Saved entries:
Segment Open

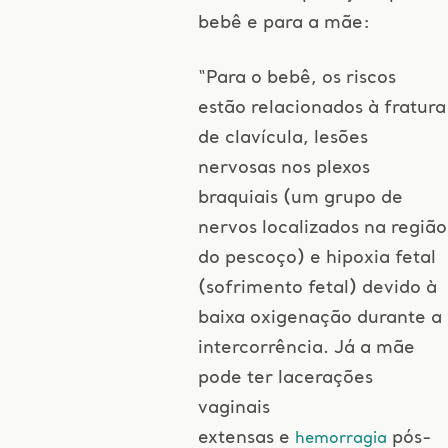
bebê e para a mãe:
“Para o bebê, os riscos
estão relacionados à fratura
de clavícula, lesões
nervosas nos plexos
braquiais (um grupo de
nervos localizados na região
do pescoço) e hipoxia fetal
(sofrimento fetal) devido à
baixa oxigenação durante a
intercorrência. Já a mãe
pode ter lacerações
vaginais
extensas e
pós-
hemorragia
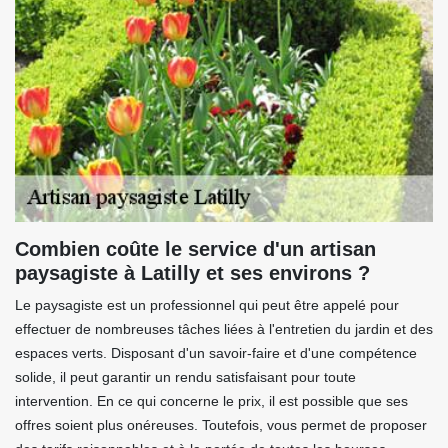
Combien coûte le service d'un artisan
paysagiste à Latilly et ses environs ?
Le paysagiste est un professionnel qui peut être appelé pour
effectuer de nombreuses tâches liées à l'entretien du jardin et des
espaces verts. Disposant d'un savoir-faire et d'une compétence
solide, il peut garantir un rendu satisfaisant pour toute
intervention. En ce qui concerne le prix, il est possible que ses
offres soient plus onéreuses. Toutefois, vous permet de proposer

Segment Closed

• [Job item]:
Every line above in which the word "peut" is present must be copied into the answer.

• [Completed task]:
Le paysagiste est un professionnel qui peut être appelé pour
solide, il peut garantir un rendu satisfaisant pour toute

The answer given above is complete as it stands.